Promesse après promesse, ce n’est que le 26 janvier 2022 qu’un accord va être signé par le pays du Cèdre et la Jordanie, avec l’appui des États-Unis. L’accord permet d’importer de l’électricité de Jordanie afin de combler partiellement les besoins du marché libanais. Il est utile de noter à ce propos que la production jordanienne dépend lourdement du gaz importé d’Égypte.

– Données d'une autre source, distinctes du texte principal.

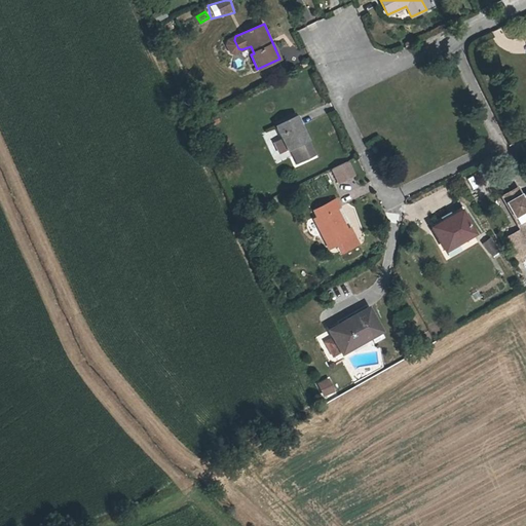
[(290,152),(295,150),(301,164),(317,157),(299,118),(278,128),(290,152)]
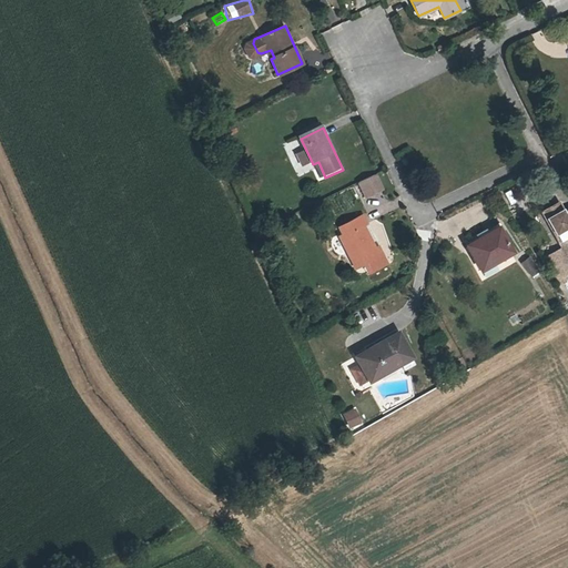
[(377,175),(362,183),(368,198),(384,190),(377,175)]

L’électricité est un bien de première nécessité et les gens sont prêts à payer pour en avoir. C’est donc une excellente opportunité pour le développement d’un marché compétitif. Si l’État libanais veut régler le problème énergétique pour de bon, il peut commencer par adopter des mesures libérales favorisant la compétition afin d’attirer les investissements étrangers. Dans une atmosphère compétitive, le succès financier d’une entreprise reflète et dépend de la satisfaction qu’elle apporte à ses clients. Alors que dans un système de monopole étatique, l’EDL a le pouvoir de hausser ses prix en baissant la qualité de ses services, et son revenu est donc assuré par la taxe que nous sommes forcés de payer, au lieu du prix du service que nous consommons. De ce fait, à long terme, la privatisation de l’électricité est la seule solution réaliste envisageable.